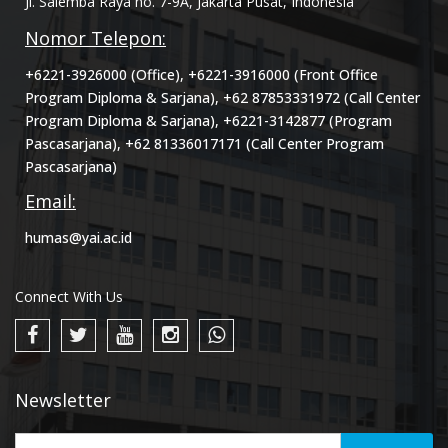
Jl. Salemba Raya no. 7-9A, Jakarta Pusat, Indonesia
Nomor Telepon:
+6221-3926000 (Office), +6221-3916000 (Front Office
Program Diploma & Sarjana), +62 87853331972 (Call Center
Program Diploma & Sarjana), +6221-3142877 (Program
Pascasarjana), +62 81336017171 (Call Center Program
Pascasarjana)
Email:
humas@yai.ac.id
Connect With Us
Newsletter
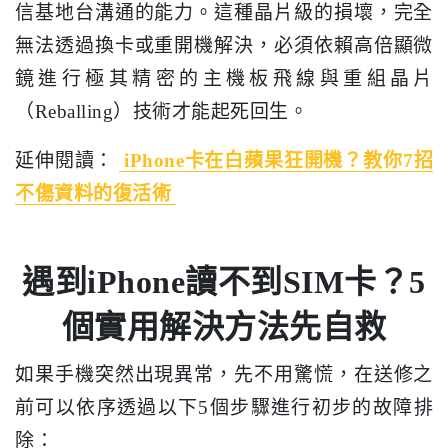
信基地台溝通的能力。這種晶片級的損壞，完全
無法透過換卡或重開機解決，必須依賴高倍顯微
鏡進行極其精密的主機板飛線與重組晶片
（Reballing）技術才能起死回生。
延伸閱讀：
iPhone卡在白蘋果狂開機？教你7招
不傷資料的復活術
遇到iPhone讀不到SIM卡？5
個實用解決方法先自救
如果手機突然出現異常，先不用驚慌，在送修之
前可以依序透過以下5個步驟進行初步的故障排
除：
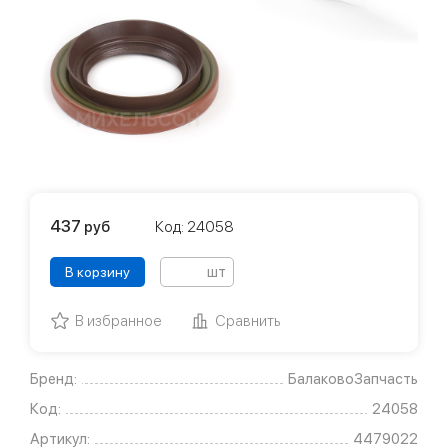
437
руб
Код: 24058
шт
В корзину
В избранное
Сравнить
Бренд:
БалаковоЗапчасть
Код:
24058
Артикул:
4479022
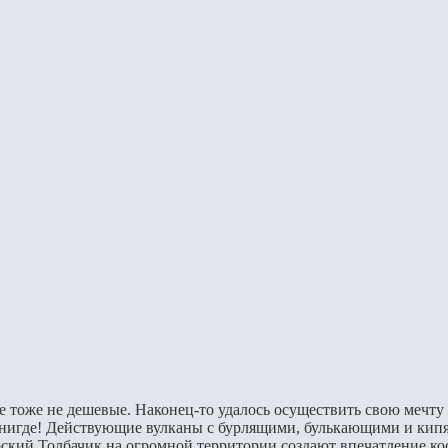
е тоже не дешевые. Наконец-то удалось осуществить свою мечту
 нигде! Действующие вулканы с бурлящими, булькающими и кип
ский Толбачик на огромной территории создают впечатление ко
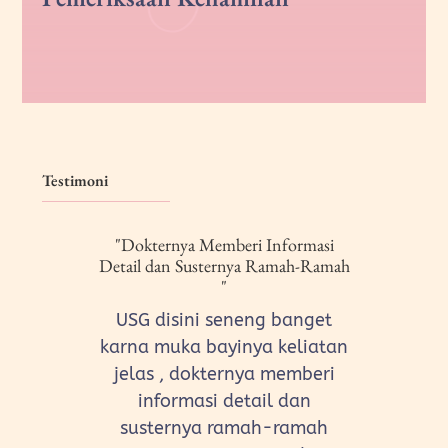
Testimoni
"Dokternya Memberi Informasi
Detail dan Susternya Ramah-Ramah
"
USG disini seneng banget
karna muka bayinya keliatan
jelas , dokternya memberi
informasi detail dan
susternya ramah-ramah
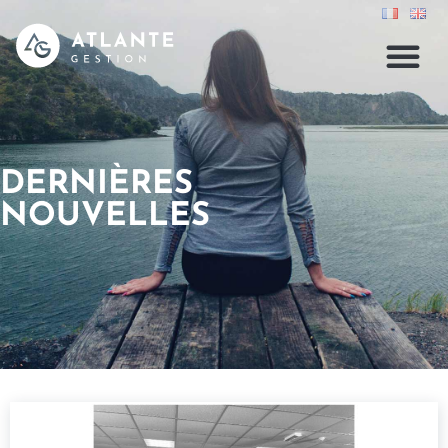
DERNIÈRES
NOUVELLES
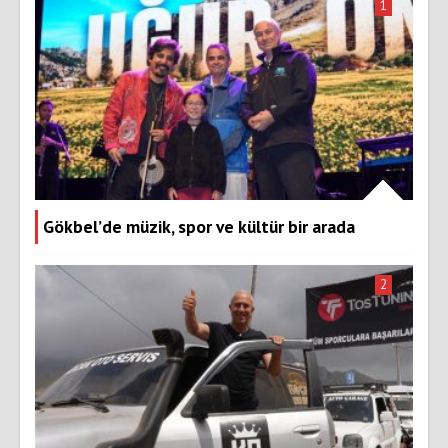
1
Gökbel’de müzik, spor ve kültür bir arada
2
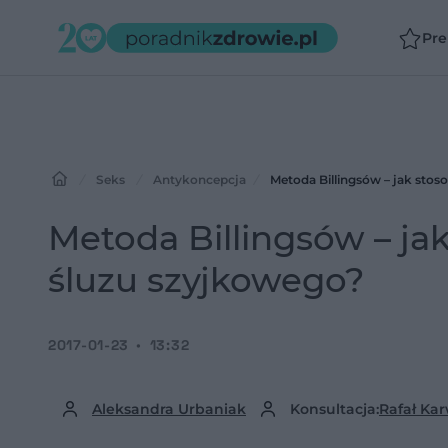
Pr
Seks
Antykoncepcja
Metoda Billingsów – jak sto
Metoda Billingsów – j
śluzu szyjkowego?
2017-01-23
13:32
Aleksandra Urbaniak
Konsultacja:
Rafał Ka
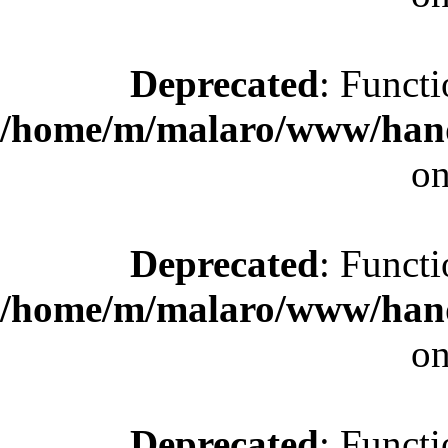
Deprecated
: Functi
/home/m/malaro/www/hande
on
Deprecated
: Functi
/home/m/malaro/www/hande
on
Deprecated
: Functi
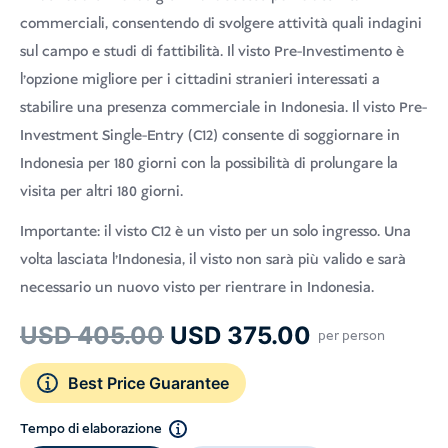
commerciali, consentendo di svolgere attività quali indagini
sul campo e studi di fattibilità. Il visto Pre-Investimento è
l'opzione migliore per i cittadini stranieri interessati a
stabilire una presenza commerciale in Indonesia. Il visto Pre-
Investment Single-Entry (C12) consente di soggiornare in
Indonesia per 180 giorni con la possibilità di prolungare la
visita per altri 180 giorni.
Importante: il visto C12 è un visto per un solo ingresso. Una
volta lasciata l'Indonesia, il visto non sarà più valido e sarà
necessario un nuovo visto per rientrare in Indonesia.
Il
Il
USD
405.00
USD
375.00
per person
prezzo
prezzo
Best Price Guarantee
originale
attuale
era:
è:
Tempo di elaborazione
USD 405.00.
USD 375.00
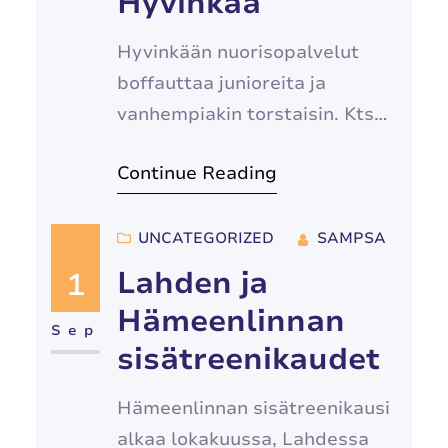
Hyvinkää
Hyvinkään nuorisopalvelut
boffauttaa junioreita ja
vanhempiakin torstaisin. Kts
tarkemmat tiedot
Continue Reading
boffaus.fi/treenit
UNCATEGORIZED
SAMPSA
Lahden ja
1
Hämeenlinnan
Sep
sisätreenikaudet
Hämeenlinnan sisätreenikausi
alkaa lokakuussa, Lahdessa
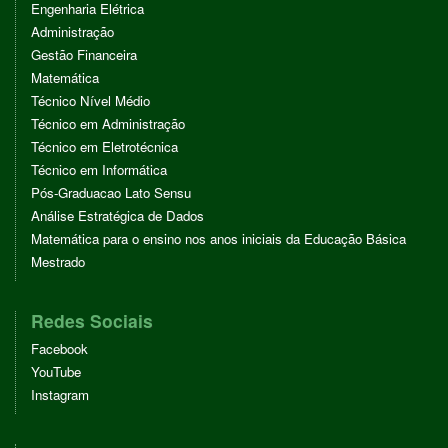
Engenharia Elétrica
Administração
Gestão Financeira
Matemática
Técnico Nível Médio
Técnico em Administração
Técnico em Eletrotécnica
Técnico em Informática
Pós-Graduacao Lato Sensu
Análise Estratégica de Dados
Matemática para o ensino nos anos iniciais da Educação Básica
Mestrado
Redes Sociais
Facebook
YouTube
Instagram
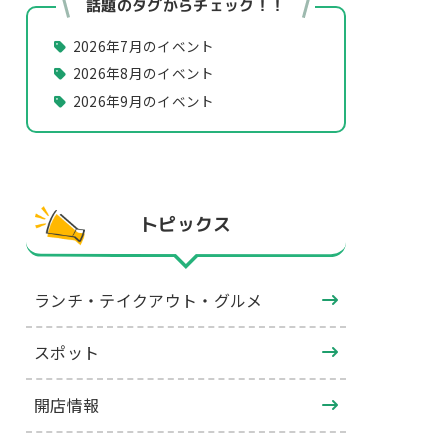
話題のタグからチェック！！
2026年7月のイベント
2026年8月のイベント
2026年9月のイベント
トピックス
ランチ・テイクアウト・グルメ
スポット
開店情報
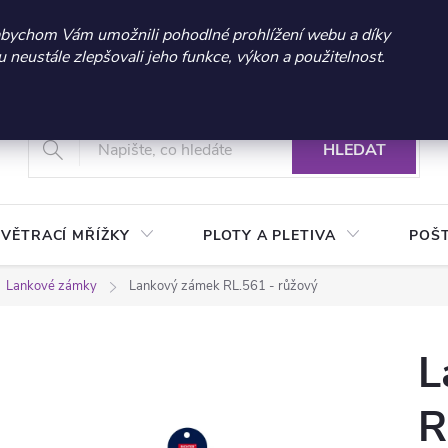
 sleva 300 Kč při nákupu nad 3.000 Kč | Platnost do 21.9.2026 
abychom Vám umožnili pohodlné prohlížení webu a díky
neustále zlepšovali jeho funkce, výkon a použitelnost.
+420 604 269 200
Vrácení a reklamace zboží
Podmínky ochrany osobních údajů
Real
HLEDAT
VĚTRACÍ MŘÍŽKY
PLOTY A PLETIVA
POŠ
Lankové zámky
Lankový zámek RL.561 - růžový
L
R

> Exercise: Each entry must be retyped word for word, with every image omitted.

> Solution to this task:
Jl. Salemba Raya no. 7-9A, Jakarta Pusat, Indonesia
Nomor Telepon:
+6221-3926000 (Office), +6221-3916000 (Front Office
Program Diploma & Sarjana), +62 87853331972 (Call Center
Program Diploma & Sarjana), +6221-3142877 (Program
Pascasarjana), +62 81336017171 (Call Center Program
Pascasarjana)
Email:
humas@yai.ac.id
Connect With Us
Newsletter
信基地台溝通的能力。這種晶片級的損壞，完全
無法透過換卡或重開機解決，必須依賴高倍顯微
鏡進行極其精密的主機板飛線與重組晶片
（Reballing）技術才能起死回生。
延伸閱讀：
iPhone卡在白蘋果狂開機？教你7招
不傷資料的復活術
遇到iPhone讀不到SIM卡？5
個實用解決方法先自救
如果手機突然出現異常，先不用驚慌，在送修之
前可以依序透過以下5個步驟進行初步的故障排
除：
437
руб
Код: 24058
шт
В корзину
В избранное
Сравнить
Бренд:
БалаковоЗапчасть
Код:
24058
Артикул:
4479022
е тоже не дешевые. Наконец-то удалось осуществить свою мечту
 нигде! Действующие вулканы с бурлящими, булькающими и кип
ский Толбачик на огромной территории создают впечатление ко
Testimoni
"Dokternya Memberi Informasi
Detail dan Susternya Ramah-Ramah
"
USG disini seneng banget
karna muka bayinya keliatan
jelas , dokternya memberi
informasi detail dan
susternya ramah-ramah
DERNIÈRES
NOUVELLES
1
Gökbel’de müzik, spor ve kültür bir arada
2
Pr
Seks
Antykoncepcja
Metoda Billingsów – jak sto
Metoda Billingsów – j
śluzu szyjkowego?
2017-01-23
13:32
Aleksandra Urbaniak
Konsultacja:
Rafał Ka
Deprecated
: Functi
/home/m/malaro/www/hande
on
Deprecated
: Functi
/home/m/malaro/www/hande
on
Deprecated
: Functi
commerciali, consentendo di svolgere attività quali indagini
sul campo e studi di fattibilità. Il visto Pre-Investimento è
l'opzione migliore per i cittadini stranieri interessati a
stabilire una presenza commerciale in Indonesia. Il visto Pre-
Investment Single-Entry (C12) consente di soggiornare in
Indonesia per 180 giorni con la possibilità di prolungare la
visita per altri 180 giorni.
Importante: il visto C12 è un visto per un solo ingresso. Una
volta lasciata l'Indonesia, il visto non sarà più valido e sarà
necessario un nuovo visto per rientrare in Indonesia.
Il
Il
USD
405.00
USD
375.00
per person
prezzo
prezzo
Best Price Guarantee
originale
attuale
era:
è:
Tempo di elaborazione
USD 405.00.
USD 375.00
Hyvinkää
Hyvinkään nuorisopalvelut
boffauttaa junioreita ja
vanhempiakin torstaisin. Kts
tarkemmat tiedot
Continue Reading
boffaus.fi/treenit
UNCATEGORIZED
SAMPSA
Lahden ja
1
Hämeenlinnan
Sep
sisätreenikaudet
Hämeenlinnan sisätreenikausi
alkaa lokakuussa, Lahdessa
Engenharia Elétrica
Administração
Gestão Financeira
Matemática
Técnico Nível Médio
Técnico em Administração
Técnico em Eletrotécnica
Técnico em Informática
Pós-Graduacao Lato Sensu
Análise Estratégica de Dados
Matemática para o ensino nos anos iniciais da Educação Básica
Mestrado
Redes Sociais
Facebook
YouTube
Instagram
話題のタグからチェック！！
2026年7月のイベント
2026年8月のイベント
2026年9月のイベント
トピックス
ランチ・テイクアウト・グルメ
スポット
開店情報
 sleva 300 Kč při nákupu nad 3.000 Kč | Platnost do 21.9.2026 
abychom Vám umožnili pohodlné prohlížení webu a díky
neustále zlepšovali jeho funkce, výkon a použitelnost.
+420 604 269 200
Vrácení a reklamace zboží
Podmínky ochrany osobních údajů
Real
HLEDAT
VĚTRACÍ MŘÍŽKY
PLOTY A PLETIVA
POŠ
Lankové zámky
Lankový zámek RL.561 - růžový
L
R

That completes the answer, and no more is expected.